In this case, again, that interest is almost nonexistent. If a Federal sentencing court granted a 2255, there is no impact on that State court judgment.
So it really boils down to a question of, is there a remedy for someone who is going to face a potential life term --
QUESTION: May I just question your last conclusion? Supposing he had not -- he was still in State custody on parole or something of that kind, would not then the Federal 2255 have an impact on the State's interest in finality?
MR. TANAKA: I'm not sure it would --
QUESTION: It seems hard to imagine the Federal judge would conclude the State's conviction was invalid, and therefore nothing would happen in the State proceedings after that.
MR. TANAKA: Well, certainly the Federal court would have no conclusive effect on any subsequent State court proceeding, and whatever persuasive value I imagine that the State court could take it for what it was worth, but I don't know that it would necessarily intrude on the State court proceeding.
So basically what's at issue, then, is do we allow 2255, which by its fine language provides a remedy where the sentence is unconstitutional, do we close that door on the basis of considerations that aren't at issue in this case, or do we allow someone who's facing a life sentence to litigate the validity, and in some cases it's going to be obvious, of prior convictions that don't reliably indicate his guilt and, as the Solicitor General said, the whole purpose between the armed career criminal act is incapacitation, or --
QUESTION: Of course, in this case, Mr. Tanaka, it's a guilty plea, so you don't have any real question of whether there's a record to show that he did it or didn't do it, because you don't get that sort of a record with a guilty plea.
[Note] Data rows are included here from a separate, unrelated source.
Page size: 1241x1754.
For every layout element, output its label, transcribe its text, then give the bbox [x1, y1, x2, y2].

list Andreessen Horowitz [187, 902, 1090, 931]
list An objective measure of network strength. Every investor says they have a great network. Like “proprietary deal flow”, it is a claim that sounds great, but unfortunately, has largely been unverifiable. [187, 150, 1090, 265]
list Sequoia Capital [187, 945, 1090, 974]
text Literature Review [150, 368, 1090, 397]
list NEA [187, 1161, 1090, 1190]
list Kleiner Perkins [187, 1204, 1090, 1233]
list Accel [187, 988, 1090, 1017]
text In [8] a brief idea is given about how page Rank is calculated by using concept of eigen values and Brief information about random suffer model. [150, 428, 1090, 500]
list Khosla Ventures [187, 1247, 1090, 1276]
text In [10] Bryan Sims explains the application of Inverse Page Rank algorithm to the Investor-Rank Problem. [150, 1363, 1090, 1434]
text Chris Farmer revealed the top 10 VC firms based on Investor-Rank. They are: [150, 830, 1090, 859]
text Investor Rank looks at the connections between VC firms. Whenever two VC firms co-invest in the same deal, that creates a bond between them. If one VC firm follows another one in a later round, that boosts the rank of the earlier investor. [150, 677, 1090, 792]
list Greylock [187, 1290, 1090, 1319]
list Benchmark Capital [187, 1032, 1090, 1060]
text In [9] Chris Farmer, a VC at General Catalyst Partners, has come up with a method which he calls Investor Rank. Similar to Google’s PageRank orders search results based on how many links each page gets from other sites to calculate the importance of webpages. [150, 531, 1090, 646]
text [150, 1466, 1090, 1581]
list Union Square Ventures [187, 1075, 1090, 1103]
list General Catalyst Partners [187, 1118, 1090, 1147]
MR. TANAKA: That's correct, Your Honor, and so the issue then would be, does this record reliably reflect his guilt, reviewing the record that's presented on the guilty plea, and that would be an issue for the Federal district court to decide on remand.
If it decided that indeed there's enough evidence here that we have no question that he was guilty and there's a reliable indication of that, then I suppose he's out of court, but the point is, he needs to have that opportunity.
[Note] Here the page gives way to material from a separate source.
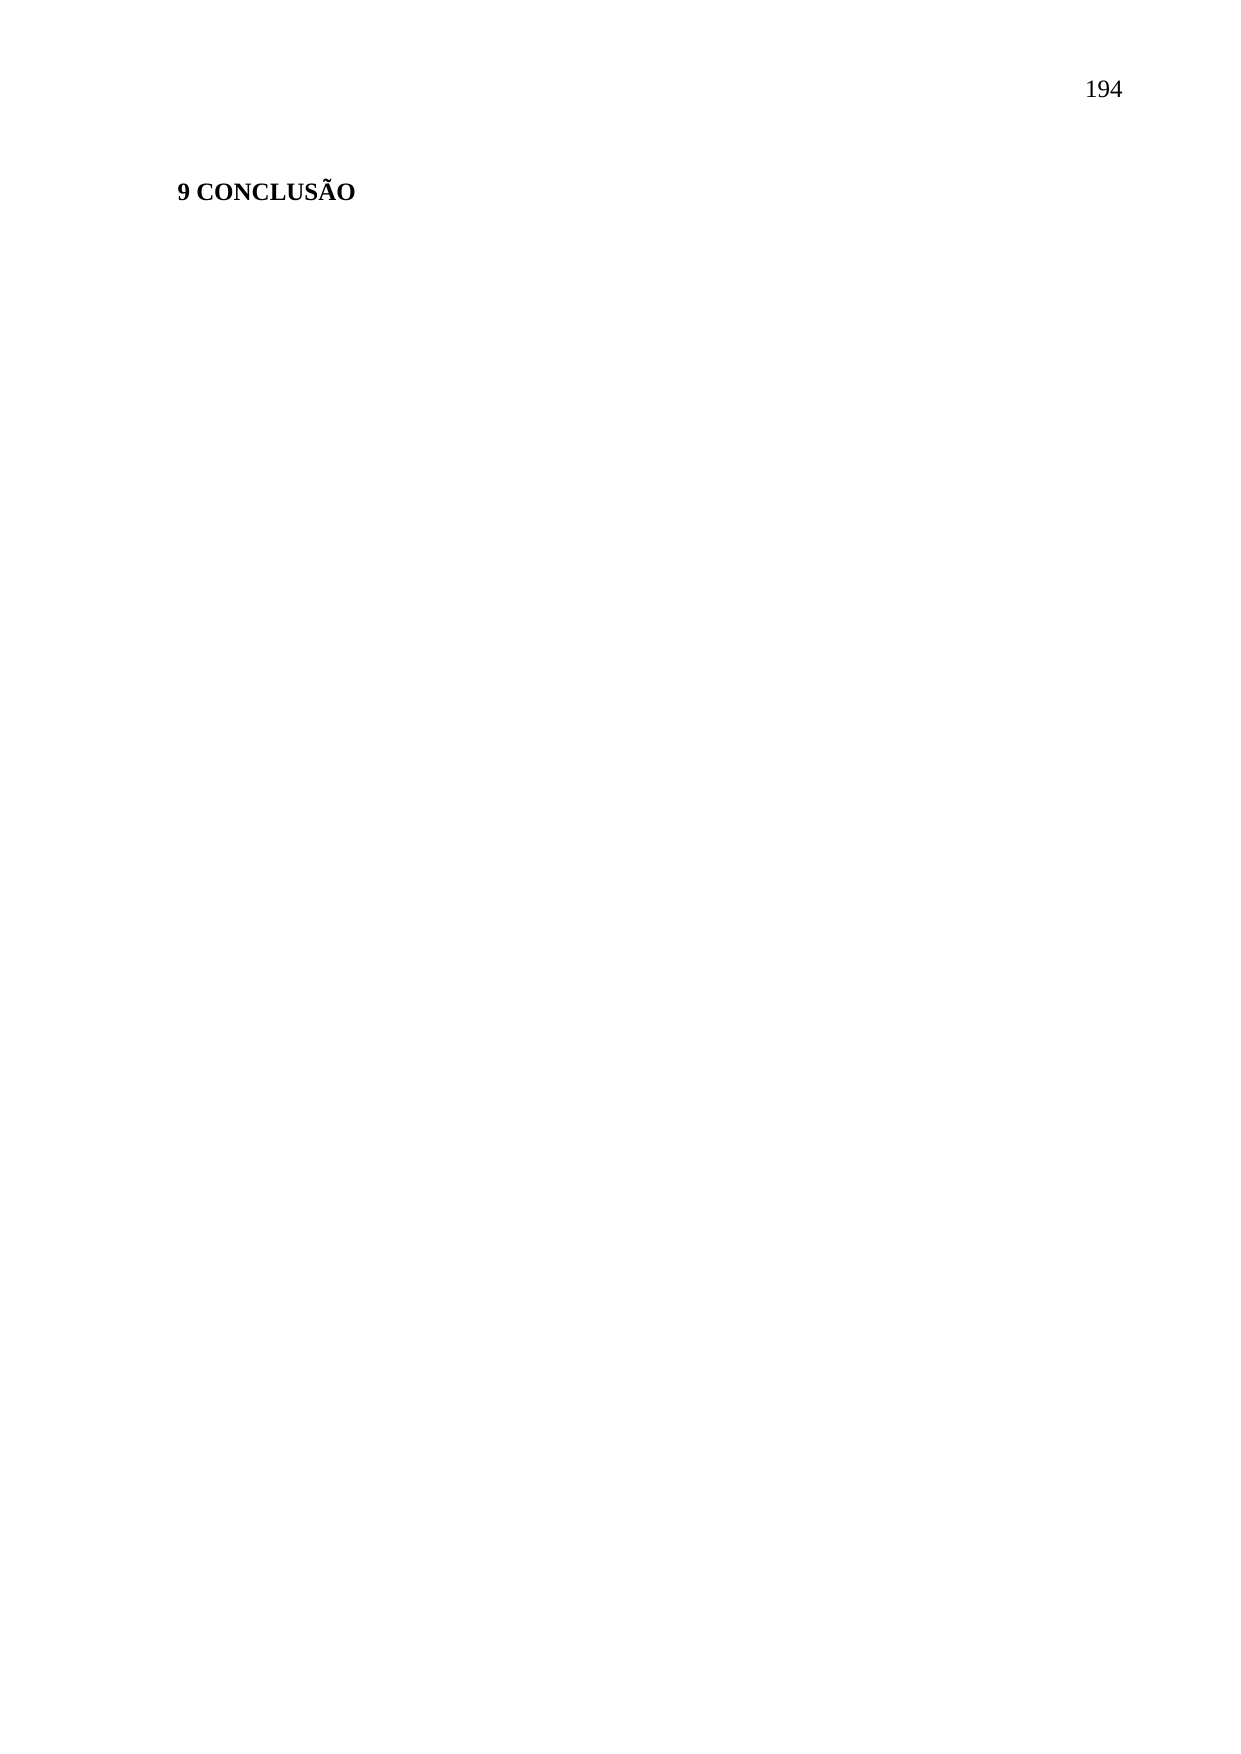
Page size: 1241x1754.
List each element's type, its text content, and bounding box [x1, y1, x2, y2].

subtitle 9 CONCLUSÃO [177, 177, 1122, 206]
QUESTION: But it's very difficult, as pointed out in the briefs, when you're dealing with convictions that are 16 and 19 years old, to go back and show exactly what happened at a guilty plea.
MR. TANAKA: I'll grant that, but again I think that that concern is addressed by placing the burden of proof on the petitioner, which -- where it lies, and if the sentencing court doesn't find that persuasive, then --
QUESTION: Well, but as Mr. Dreeben pointed out, your client can simply file an affidavit saying that, you know, I wasn't fully advised of what was going on, and then it's up to the Government to come back. It's very difficult for someone who is facing that kind of an affidavit to simply say, well, disbelieve this guy. You want to collect information showing that he should be disbelieved.
MR. TANAKA: And to the extent that's possible I'm sure the Government will do that.
QUESTION: Yes, with great administrative burden.
MR. TANAKA: Well, the fact is there just aren't that many of these cases, but that's a price that we need to pay in order to make sure that people aren't unjustly --
CHIEF JUSTICE REHNQUIST: Well, but there comes a point when the Government should be entitled to say, this is the way the cookie crumbles. You bought into this, and you're stuck with it.
Thank you. That's not a question.
Well, the case is submitted.
(Whereupon, at 11:02 a.m., the case in the above-entitled matter was submitted.)